> **TO-DO ITEM**:
Copy the data below from its start up to and including the line with "sind. Unsere Akkus entsprechen den höchsten", substituting "Međugorje" for each "Medjugorje" and leaving everything else unchanged.

> **INFORMATION**:
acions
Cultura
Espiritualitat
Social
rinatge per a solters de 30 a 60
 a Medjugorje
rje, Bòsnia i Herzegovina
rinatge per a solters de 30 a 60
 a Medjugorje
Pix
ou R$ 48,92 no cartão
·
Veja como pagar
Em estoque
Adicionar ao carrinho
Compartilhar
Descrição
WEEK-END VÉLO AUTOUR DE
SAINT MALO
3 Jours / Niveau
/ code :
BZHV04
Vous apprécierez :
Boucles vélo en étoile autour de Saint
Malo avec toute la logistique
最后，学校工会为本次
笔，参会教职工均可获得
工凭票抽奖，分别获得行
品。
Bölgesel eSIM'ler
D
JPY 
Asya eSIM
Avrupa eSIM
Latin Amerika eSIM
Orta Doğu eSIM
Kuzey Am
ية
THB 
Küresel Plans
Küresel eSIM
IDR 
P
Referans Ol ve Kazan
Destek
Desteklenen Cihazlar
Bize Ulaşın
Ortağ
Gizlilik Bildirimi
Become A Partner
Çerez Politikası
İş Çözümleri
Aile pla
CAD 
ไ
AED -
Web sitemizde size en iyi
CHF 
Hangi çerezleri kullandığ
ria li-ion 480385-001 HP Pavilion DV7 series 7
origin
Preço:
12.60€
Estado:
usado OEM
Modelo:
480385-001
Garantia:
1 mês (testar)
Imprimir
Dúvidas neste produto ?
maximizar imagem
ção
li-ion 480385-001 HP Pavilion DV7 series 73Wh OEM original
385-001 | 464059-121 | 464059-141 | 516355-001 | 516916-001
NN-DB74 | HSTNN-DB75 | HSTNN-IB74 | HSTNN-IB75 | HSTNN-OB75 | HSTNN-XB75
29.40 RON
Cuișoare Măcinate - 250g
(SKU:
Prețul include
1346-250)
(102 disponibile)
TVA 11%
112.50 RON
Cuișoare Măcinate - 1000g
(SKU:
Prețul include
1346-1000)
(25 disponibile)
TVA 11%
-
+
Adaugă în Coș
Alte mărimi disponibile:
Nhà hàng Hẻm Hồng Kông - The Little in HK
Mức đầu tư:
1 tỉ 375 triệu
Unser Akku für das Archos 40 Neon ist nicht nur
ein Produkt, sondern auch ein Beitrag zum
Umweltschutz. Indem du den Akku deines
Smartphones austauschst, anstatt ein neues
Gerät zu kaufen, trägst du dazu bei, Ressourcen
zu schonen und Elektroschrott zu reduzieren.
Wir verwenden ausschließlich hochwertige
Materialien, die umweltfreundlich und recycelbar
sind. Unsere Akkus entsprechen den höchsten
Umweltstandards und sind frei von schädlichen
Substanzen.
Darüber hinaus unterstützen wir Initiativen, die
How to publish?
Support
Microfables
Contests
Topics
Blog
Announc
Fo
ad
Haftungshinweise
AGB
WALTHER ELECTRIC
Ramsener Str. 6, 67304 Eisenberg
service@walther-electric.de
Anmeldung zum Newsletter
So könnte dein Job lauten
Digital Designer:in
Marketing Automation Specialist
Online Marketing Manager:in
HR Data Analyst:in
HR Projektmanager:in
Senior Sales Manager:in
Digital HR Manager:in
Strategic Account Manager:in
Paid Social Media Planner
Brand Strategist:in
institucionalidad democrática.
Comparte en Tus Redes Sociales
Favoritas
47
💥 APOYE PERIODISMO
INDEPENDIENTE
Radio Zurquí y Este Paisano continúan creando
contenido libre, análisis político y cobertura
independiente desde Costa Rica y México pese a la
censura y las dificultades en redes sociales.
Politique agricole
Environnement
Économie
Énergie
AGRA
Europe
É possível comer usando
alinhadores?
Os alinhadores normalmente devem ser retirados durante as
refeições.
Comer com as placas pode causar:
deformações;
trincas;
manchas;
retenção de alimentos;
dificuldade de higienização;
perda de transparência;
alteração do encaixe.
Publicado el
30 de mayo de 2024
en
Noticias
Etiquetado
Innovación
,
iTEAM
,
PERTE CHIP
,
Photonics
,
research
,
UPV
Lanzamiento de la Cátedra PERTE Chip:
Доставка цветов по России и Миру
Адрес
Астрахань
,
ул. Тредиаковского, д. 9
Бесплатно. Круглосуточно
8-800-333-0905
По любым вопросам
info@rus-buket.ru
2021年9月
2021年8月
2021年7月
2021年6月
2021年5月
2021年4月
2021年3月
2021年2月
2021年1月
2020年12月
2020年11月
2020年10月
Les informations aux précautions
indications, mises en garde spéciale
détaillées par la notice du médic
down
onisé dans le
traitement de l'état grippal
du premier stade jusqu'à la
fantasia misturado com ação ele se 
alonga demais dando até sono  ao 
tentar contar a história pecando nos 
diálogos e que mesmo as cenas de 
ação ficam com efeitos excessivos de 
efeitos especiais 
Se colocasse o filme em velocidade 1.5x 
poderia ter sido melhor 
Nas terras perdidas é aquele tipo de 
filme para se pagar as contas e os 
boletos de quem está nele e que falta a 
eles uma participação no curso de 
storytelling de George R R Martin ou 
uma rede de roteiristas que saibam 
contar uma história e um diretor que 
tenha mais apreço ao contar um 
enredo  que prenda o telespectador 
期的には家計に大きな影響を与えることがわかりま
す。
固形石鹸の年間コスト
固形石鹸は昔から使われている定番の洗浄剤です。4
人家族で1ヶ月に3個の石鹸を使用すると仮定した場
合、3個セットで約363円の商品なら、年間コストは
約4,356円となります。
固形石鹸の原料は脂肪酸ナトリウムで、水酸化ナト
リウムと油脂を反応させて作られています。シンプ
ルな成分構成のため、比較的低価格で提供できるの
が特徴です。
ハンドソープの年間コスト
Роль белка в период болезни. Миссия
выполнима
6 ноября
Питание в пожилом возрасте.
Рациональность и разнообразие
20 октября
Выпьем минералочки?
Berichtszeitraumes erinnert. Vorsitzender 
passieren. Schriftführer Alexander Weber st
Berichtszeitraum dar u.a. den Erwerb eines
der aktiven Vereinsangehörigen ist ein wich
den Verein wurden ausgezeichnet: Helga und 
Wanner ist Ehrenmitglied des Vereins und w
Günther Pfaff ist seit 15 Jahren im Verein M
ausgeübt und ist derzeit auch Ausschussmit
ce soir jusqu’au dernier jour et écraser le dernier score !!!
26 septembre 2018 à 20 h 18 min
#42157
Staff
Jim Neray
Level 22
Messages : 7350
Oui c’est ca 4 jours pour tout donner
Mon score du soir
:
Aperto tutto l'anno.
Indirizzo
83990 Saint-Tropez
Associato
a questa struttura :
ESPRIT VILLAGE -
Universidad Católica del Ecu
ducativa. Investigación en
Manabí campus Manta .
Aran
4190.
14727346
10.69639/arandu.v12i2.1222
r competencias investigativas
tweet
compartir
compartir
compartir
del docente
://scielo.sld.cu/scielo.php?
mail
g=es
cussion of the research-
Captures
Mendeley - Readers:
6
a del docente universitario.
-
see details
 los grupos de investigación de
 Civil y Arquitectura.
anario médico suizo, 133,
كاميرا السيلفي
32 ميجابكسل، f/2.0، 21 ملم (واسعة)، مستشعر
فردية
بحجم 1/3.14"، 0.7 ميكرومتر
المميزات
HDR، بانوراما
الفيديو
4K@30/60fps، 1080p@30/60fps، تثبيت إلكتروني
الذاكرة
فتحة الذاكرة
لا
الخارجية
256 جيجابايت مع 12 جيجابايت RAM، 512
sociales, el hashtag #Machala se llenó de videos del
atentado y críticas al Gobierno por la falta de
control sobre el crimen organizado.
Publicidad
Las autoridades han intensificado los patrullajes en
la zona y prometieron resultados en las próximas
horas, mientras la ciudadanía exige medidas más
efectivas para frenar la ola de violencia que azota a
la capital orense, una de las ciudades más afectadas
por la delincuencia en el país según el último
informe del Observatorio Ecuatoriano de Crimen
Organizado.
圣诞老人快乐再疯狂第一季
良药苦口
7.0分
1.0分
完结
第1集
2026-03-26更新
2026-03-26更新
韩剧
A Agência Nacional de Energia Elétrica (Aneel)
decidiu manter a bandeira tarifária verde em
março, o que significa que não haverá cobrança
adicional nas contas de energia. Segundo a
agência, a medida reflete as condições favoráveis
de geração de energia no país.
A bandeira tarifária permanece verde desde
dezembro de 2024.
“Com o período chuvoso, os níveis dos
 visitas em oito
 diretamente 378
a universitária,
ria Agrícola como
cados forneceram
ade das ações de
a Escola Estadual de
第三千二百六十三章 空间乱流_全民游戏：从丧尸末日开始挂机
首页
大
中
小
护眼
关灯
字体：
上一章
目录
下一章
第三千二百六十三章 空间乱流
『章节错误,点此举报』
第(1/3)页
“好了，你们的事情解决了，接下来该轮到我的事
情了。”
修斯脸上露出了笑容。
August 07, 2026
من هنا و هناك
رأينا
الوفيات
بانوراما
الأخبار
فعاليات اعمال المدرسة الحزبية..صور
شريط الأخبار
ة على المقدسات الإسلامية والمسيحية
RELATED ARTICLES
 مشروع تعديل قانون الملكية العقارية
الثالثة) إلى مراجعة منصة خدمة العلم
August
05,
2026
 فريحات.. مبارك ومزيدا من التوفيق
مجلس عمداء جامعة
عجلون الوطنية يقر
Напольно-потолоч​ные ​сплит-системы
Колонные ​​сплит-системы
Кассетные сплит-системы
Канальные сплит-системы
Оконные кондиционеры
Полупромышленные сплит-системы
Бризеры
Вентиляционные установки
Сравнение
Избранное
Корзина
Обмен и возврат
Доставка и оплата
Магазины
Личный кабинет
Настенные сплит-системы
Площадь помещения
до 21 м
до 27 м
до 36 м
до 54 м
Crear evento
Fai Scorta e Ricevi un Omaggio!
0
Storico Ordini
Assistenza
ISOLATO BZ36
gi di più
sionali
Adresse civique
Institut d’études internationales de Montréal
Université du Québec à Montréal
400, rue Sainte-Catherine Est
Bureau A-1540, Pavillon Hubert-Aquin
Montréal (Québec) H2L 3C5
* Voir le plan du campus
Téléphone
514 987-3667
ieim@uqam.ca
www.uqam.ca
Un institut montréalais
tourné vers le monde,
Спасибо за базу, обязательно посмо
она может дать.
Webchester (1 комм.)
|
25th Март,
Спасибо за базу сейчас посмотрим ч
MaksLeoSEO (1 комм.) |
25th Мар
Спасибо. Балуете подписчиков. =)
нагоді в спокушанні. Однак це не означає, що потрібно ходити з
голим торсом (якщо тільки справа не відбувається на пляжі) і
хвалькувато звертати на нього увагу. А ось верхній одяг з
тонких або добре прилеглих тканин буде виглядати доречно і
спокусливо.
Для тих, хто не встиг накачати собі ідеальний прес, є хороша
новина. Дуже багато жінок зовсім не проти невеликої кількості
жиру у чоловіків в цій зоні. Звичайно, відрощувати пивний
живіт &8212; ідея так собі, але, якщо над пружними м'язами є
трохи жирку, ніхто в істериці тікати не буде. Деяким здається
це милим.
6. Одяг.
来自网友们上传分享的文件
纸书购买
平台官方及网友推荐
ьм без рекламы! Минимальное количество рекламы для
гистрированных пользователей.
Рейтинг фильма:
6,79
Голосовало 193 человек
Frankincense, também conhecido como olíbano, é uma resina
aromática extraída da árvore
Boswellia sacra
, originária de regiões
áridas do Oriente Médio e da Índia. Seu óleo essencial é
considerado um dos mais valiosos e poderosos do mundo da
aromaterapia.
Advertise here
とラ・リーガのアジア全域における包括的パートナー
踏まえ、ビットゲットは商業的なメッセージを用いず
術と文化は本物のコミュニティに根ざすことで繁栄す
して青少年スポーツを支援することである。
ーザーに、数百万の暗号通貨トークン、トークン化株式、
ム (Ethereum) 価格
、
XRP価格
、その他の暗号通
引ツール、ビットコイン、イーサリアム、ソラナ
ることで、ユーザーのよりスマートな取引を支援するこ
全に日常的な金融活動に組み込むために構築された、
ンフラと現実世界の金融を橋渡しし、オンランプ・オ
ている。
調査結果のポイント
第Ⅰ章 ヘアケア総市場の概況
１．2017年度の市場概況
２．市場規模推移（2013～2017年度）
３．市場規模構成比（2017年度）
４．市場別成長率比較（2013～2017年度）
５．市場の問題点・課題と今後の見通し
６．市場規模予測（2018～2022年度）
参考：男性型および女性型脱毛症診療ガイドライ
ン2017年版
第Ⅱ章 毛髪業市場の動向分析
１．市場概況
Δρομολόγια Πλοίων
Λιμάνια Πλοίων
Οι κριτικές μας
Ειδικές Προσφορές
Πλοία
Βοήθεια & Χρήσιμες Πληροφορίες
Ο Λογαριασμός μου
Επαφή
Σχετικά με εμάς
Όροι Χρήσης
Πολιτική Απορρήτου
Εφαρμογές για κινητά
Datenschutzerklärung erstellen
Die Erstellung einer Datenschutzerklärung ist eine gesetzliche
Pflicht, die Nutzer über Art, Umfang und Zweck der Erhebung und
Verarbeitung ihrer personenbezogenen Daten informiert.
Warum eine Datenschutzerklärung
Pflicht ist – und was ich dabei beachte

> **WRITTEN ANSWER**:
acions
Cultura
Espiritualitat
Social
rinatge per a solters de 30 a 60
 a Međugorje
rje, Bòsnia i Herzegovina
rinatge per a solters de 30 a 60
 a Međugorje
Pix
ou R$ 48,92 no cartão
·
Veja como pagar
Em estoque
Adicionar ao carrinho
Compartilhar
Descrição
WEEK-END VÉLO AUTOUR DE
SAINT MALO
3 Jours / Niveau
/ code :
BZHV04
Vous apprécierez :
Boucles vélo en étoile autour de Saint
Malo avec toute la logistique
最后，学校工会为本次
笔，参会教职工均可获得
工凭票抽奖，分别获得行
品。
Bölgesel eSIM'ler
D
JPY 
Asya eSIM
Avrupa eSIM
Latin Amerika eSIM
Orta Doğu eSIM
Kuzey Am
ية
THB 
Küresel Plans
Küresel eSIM
IDR 
P
Referans Ol ve Kazan
Destek
Desteklenen Cihazlar
Bize Ulaşın
Ortağ
Gizlilik Bildirimi
Become A Partner
Çerez Politikası
İş Çözümleri
Aile pla
CAD 
ไ
AED -
Web sitemizde size en iyi
CHF 
Hangi çerezleri kullandığ
ria li-ion 480385-001 HP Pavilion DV7 series 7
origin
Preço:
12.60€
Estado:
usado OEM
Modelo:
480385-001
Garantia:
1 mês (testar)
Imprimir
Dúvidas neste produto ?
maximizar imagem
ção
li-ion 480385-001 HP Pavilion DV7 series 73Wh OEM original
385-001 | 464059-121 | 464059-141 | 516355-001 | 516916-001
NN-DB74 | HSTNN-DB75 | HSTNN-IB74 | HSTNN-IB75 | HSTNN-OB75 | HSTNN-XB75
29.40 RON
Cuișoare Măcinate - 250g
(SKU:
Prețul include
1346-250)
(102 disponibile)
TVA 11%
112.50 RON
Cuișoare Măcinate - 1000g
(SKU:
Prețul include
1346-1000)
(25 disponibile)
TVA 11%
-
+
Adaugă în Coș
Alte mărimi disponibile:
Nhà hàng Hẻm Hồng Kông - The Little in HK
Mức đầu tư:
1 tỉ 375 triệu
Unser Akku für das Archos 40 Neon ist nicht nur
ein Produkt, sondern auch ein Beitrag zum
Umweltschutz. Indem du den Akku deines
Smartphones austauschst, anstatt ein neues
Gerät zu kaufen, trägst du dazu bei, Ressourcen
zu schonen und Elektroschrott zu reduzieren.
Wir verwenden ausschließlich hochwertige
Materialien, die umweltfreundlich und recycelbar
sind. Unsere Akkus entsprechen den höchsten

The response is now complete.